GNAP is ONE solution to obtaining authorizations... and it's compatible with my proposal.

If we are trying to say that GNAP is the ONLY way to obtain authorizations, I would expect there to be a lot of opposition to that.

That being said, I am not opposed to having that debate... I would suggest we move it to a very specific issue, something like:

PROPOSAL: GNAP MUST be supported by conformant implementers of EDVs and Hubs.

The proposal I am currently trying to gather support for is:

PROPOSAL: Authorization Scopes MUST be structured as ZCAPS encoded as GNAP structured scopes and conformant implementers MUST support HTTP Signature invocations of them.

^ note this does not preclude deeper integration with GNAP, it just doesn't require it.

agropper commented 3 years ago

I think https://github.com/decentralized-identity/confidential-storage/issues/36#issuecomment-731388832 is relevant to this issue.

agropper commented 3 years ago

There is a good argument to be made for a strict capabilities interface to an EDV where neither claims nor purpose play any role.
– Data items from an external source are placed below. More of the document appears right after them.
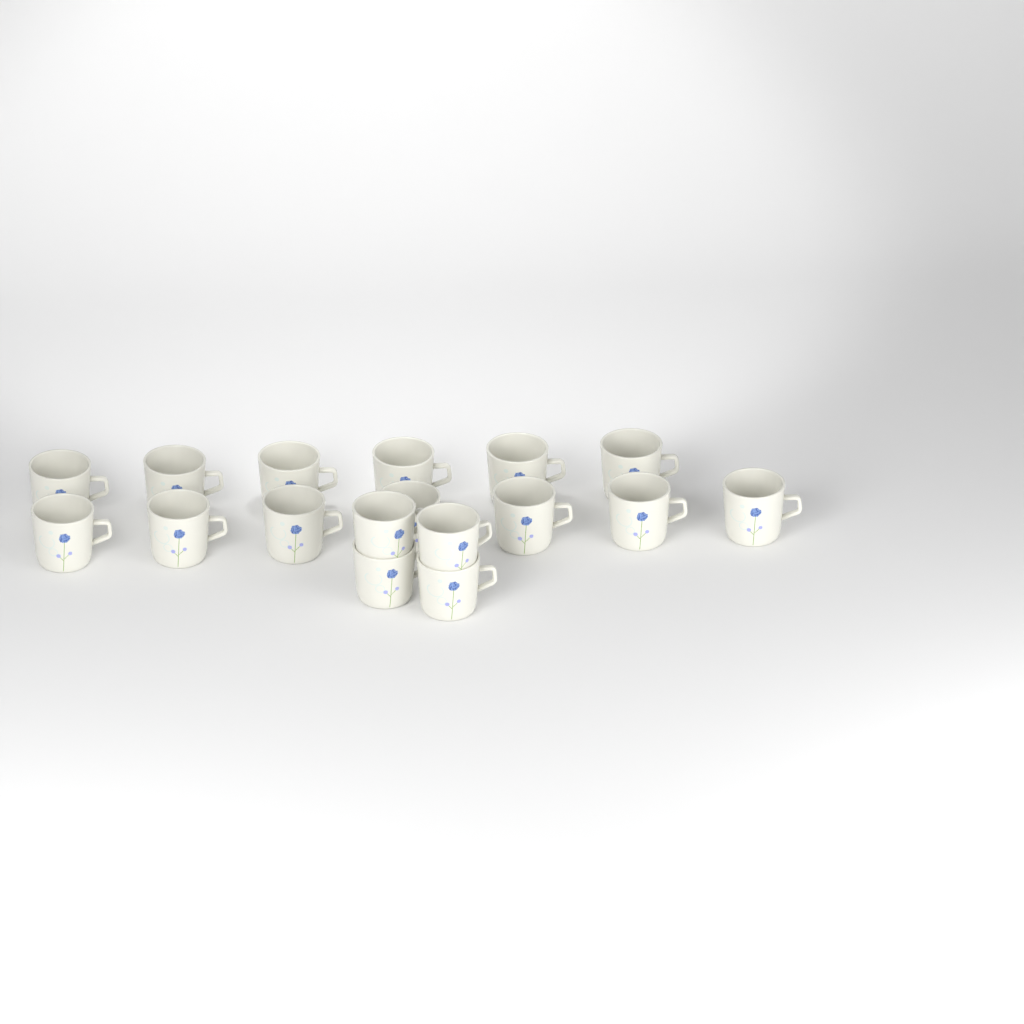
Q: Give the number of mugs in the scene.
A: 17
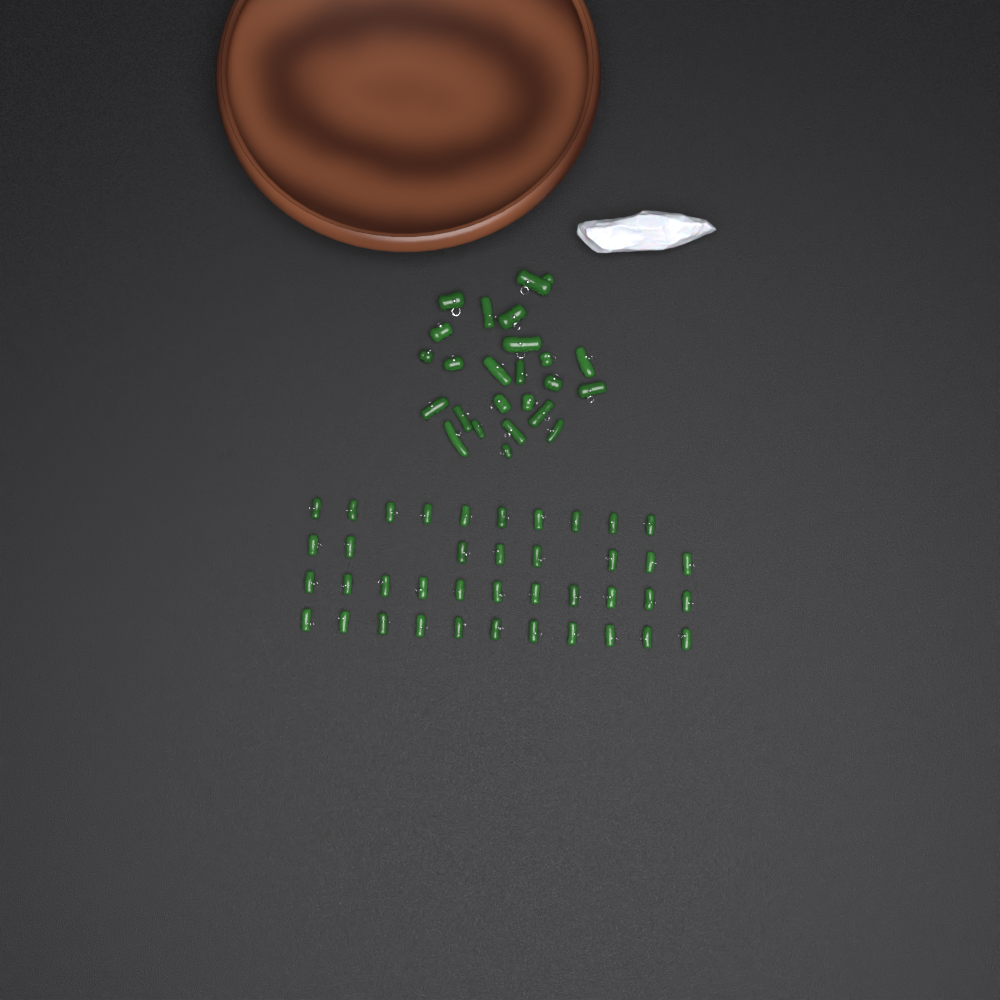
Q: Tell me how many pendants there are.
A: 64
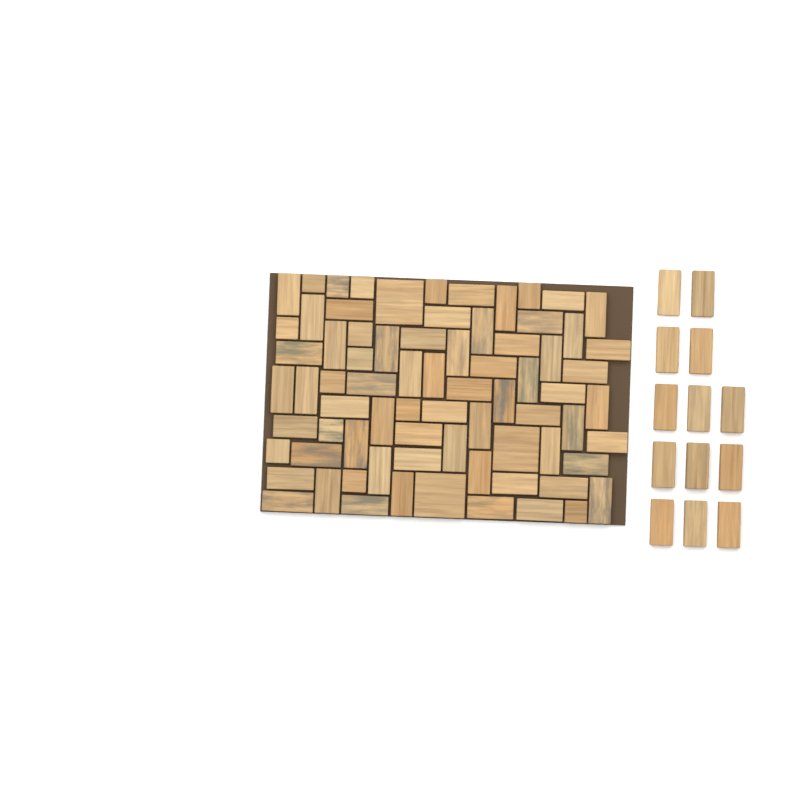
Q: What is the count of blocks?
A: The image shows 88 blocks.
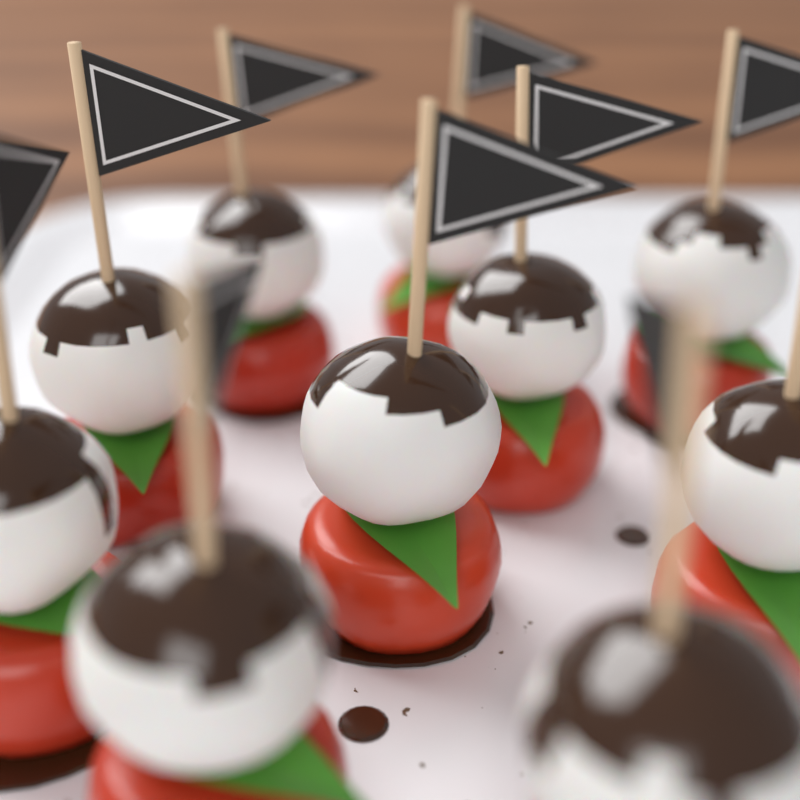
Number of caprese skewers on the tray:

After all, neither the requesting party claims nor their intent is any of the EDV's business. To achieve this, we need to deal with attenuated delegation one way or another.

GNAP is one way to achieve attenuated delegation at an EDV. @OR13's second proposal implies there is a way to achieve attenuated delegation to an EDV by using only GNAP structured scopes and HTTP Signatures. Can you expand on that?